Live Review: Frightened Rabbit – Manchester Cathedral

Jimmy Fontaine

Let’s be honest, it would be difficult to find a band who managed to have a bad gig in the salubrious surroundings of Manchester Cathedral, with its stained glass windows and huge organ acting as a backdrop for the bands that play there (it says a lot about Manchester that this is only my second favourite venue inside a church in the city centre). And yet, even with the venue on their side, grief pedalling doom-mongers Frightened Rabbit managed to succeed all expectations.

Their set, starting with the lead single Get Out from their latest album Painting Of A Panic Attack, followed by 2008’s The Modern Leper, trod the line between showcasing their newest album and playing the crowd-pleasers. Punctuated by various comments from frontman Scott about the novel venue (and whether or not it was ok to swear), the band worked their way through their now rather extensive back catalogue, which included ecclesiastical themed lyrics from Heads Roll Off (“Jesus is just a Spanish boy’s name, how come one man got so much fame”) and a solo acoustic version of Holy. In their 90-minute set there was also time for plenty of tracks from their latest album, including Death Dream, Lump Street, Little Drum and latest single I Wish I Was Sober.

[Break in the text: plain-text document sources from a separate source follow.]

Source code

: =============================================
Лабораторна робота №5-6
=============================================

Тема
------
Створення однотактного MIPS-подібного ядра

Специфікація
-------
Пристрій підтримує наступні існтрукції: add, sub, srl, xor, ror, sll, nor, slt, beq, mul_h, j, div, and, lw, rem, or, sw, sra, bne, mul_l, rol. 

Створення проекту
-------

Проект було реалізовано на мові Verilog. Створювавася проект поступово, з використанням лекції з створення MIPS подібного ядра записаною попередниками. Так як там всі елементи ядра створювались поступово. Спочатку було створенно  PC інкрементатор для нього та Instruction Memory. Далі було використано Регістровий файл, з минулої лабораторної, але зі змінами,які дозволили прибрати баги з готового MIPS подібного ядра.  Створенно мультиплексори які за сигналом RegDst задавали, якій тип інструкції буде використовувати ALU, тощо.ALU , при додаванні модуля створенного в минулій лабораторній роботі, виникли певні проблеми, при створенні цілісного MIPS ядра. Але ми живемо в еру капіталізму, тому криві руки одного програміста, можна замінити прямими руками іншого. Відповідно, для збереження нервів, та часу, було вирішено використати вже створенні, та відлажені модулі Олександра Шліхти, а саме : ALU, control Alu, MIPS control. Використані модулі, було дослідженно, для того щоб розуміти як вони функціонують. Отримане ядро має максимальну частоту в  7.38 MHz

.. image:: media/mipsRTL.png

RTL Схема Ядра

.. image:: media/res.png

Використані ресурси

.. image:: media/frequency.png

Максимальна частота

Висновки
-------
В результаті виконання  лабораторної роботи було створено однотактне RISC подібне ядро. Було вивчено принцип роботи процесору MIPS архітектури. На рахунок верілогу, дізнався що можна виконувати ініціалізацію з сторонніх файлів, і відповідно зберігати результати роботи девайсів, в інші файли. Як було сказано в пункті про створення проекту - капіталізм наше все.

The venue presumably offered a unique challenge to the band and their crew in terms of sound engineering (their caption to their Instagram post earlier in the day read “it seemed like a good idea at the time”), but they seemed to manage just fine. It has to be said, it is alarming how much noise you are allowed to make in a 600-year old church. Even so, it was evident the band had thought long and hard about what songs would work in the high-ceiling room, as cries from the boisterous audience (presumably well lubricated by the cans of Red Stripe available at the back of the church) for fan-favourite Keep Yourself Warm were the subject of great discussion amongst the band. There was also, bizarrely, a request for a novelty song about Sue Barker and Cliff Richard falling in love (apparently all set to the question of sport theme!) which might have been the only thing to make the gig any better. Eventually the band bowed to pressure and played Keep Yourself Warm, but not before Scott toyed with the crowd, asking them to cheer for it and then proclaiming “now I just feel like I’m being lied to!”

It wasn’t entirely clear but Frightened Rabbit either played a 6/7 song encore, or didn’t play one at all. After an hour the band left the stage, only for Scott to return alone and play acoustic versions of the aforementioned Holy and My Backwards Walk (the latter accompanied by the congregation who joined in with the climatic line “you’re the shit and I’m knee deep in it”, giving any Sunday service a run for its money). The rest of the band then retook the stage and they tore through more hits including Oil Slick and finishing the set with a sing-a-long The Loneliness & The Scream.

The only track missing that would have fit the church-themed evening was Late March, Death March (the opening line of which is “I cursed in church again and the hand claps all fell quiet”). That said, they did play Swim Until You Can’t See Land, which is in this reviewers top-5 favourite songs of all time, so I can now die happy. Perhaps I’ll request they play Frightened Rabbit as I leave the church at the funeral, since it works so well in the surroundings – it’ll be a shame to miss it!